Simulator workflow using cuStateVec Ex consists of two main stages:

Stage 1: State Vector Configuration and Creation

Configure the state vector distribution model (single-device, multi-device, or multi-process) and create the state vector instance. All the differences in state vector distribution are absorbed in this stage.

Stage 2: Run simulation

Once created, the state vector instance can be used with various APIs to perform quantum operations:

Apply gates using custatevecExApplyMatrix() or State Vector Updater
Perform measurements with custatevecExMeasure()
Calculate expectation values using custatevecExComputeExpectationOnPauliBasis()
Generate samples with custatevecExSample()

The state vector object abstracts the distribution model, so the same code works identically across all configurations.

../../_images/simulatorWorkflow.png — Figure.
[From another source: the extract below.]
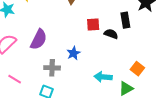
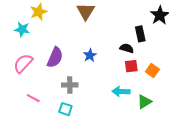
red square: (93, 24) -> (131, 66), moved
blue star: (73, 53) -> (90, 55), moved
orange square: (137, 69) -> (152, 71), moved

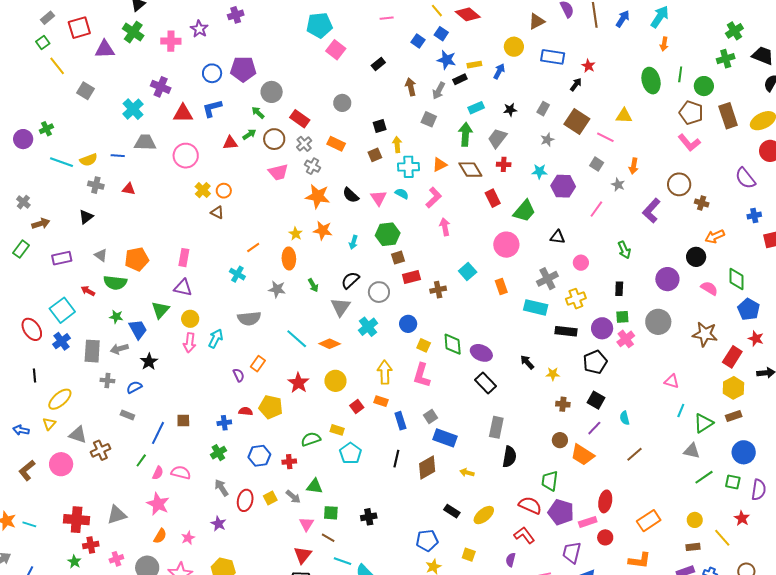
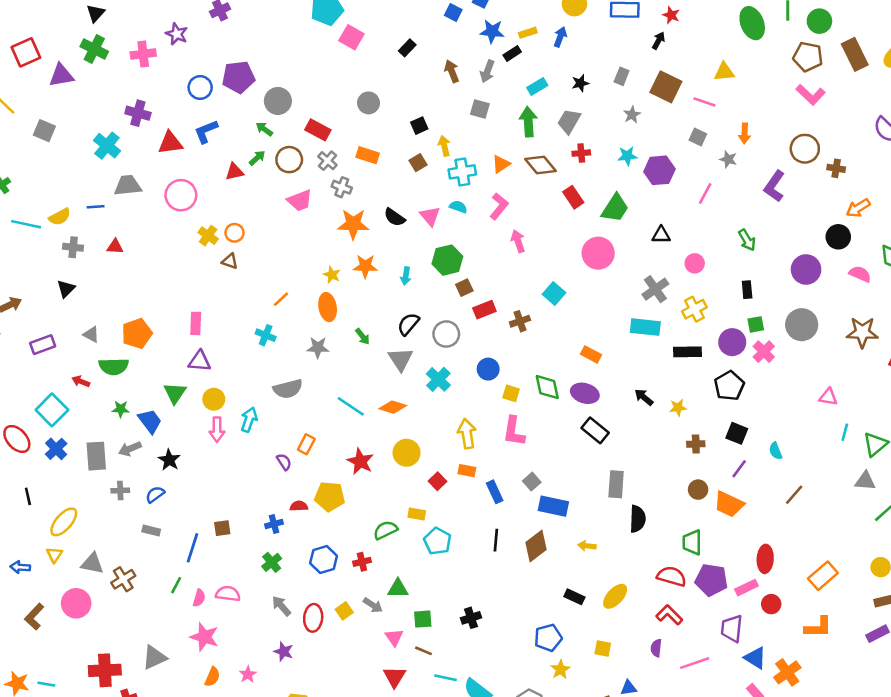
orange rectangle: (501, 286) -> (591, 354), moved, turned -35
Simulator workflow: (1) Configure and create state vector instance - set distribution model and allocate resources; (2) Apply operations - use the state vector with gate application, measurement, sampling, and other APIs.#

State Vector Updater#

The State Vector Updater (SVUpdater) encapsulates a simulation pipeline for accelerated state vector updates. This component implements a queue-and-execute framework: operators in a circuit are queued into the SVUpdater, then the queued operators are applied to the state vector with the following optimizations.

Gate Fusion: Fuses gate matrices of queued gates, then applies the fused result to the specified state vector in a single scan. This reduces the number of state vector updates and improves performance.
Noise Channels: Supports both mixed unitary channels and general quantum channels using Kraus operators. Noise channels are stochastically applied using user-provided random numbers. When a channel needs to apply a matrix, it is appropriately fused in the same path as gate fusion.
Operator scheduling: For distributed state vectors, the SVUpdater automatically schedules operator applications to minimize data transfer overhead between devices and processes, maintaining high simulation throughput.
Reusable Queue: The queued operators can be applied to multiple state vector instances or with different random number sequences, enabling efficient noise simulation studies.

../../_images/SVUpdaterWorkflow.png — Figure. SVUpdater workflow showing the two-step process: (1) Enqueue operators - gate matrices, mixed unitary channels, and general channels are queued into the SVUpdater; (2) Apply to state vector - the queued operations are applied to update the state vector with optimized fusion and execution.#

For detailed information about the State Vector Updater, including API details, noise channel integration, and configuration options, see State Vector Updater.

Compute resource management#

cuStateVec Ex automatically manages the additional compute resources required to execute APIs, simplifying the simulator development by handling workspace allocation and other resource management internally.

For multi-process state vectors, the transfer workspace is allocated using the specified memory sharing method to facilitate efficient inter-process data transfers during global operations.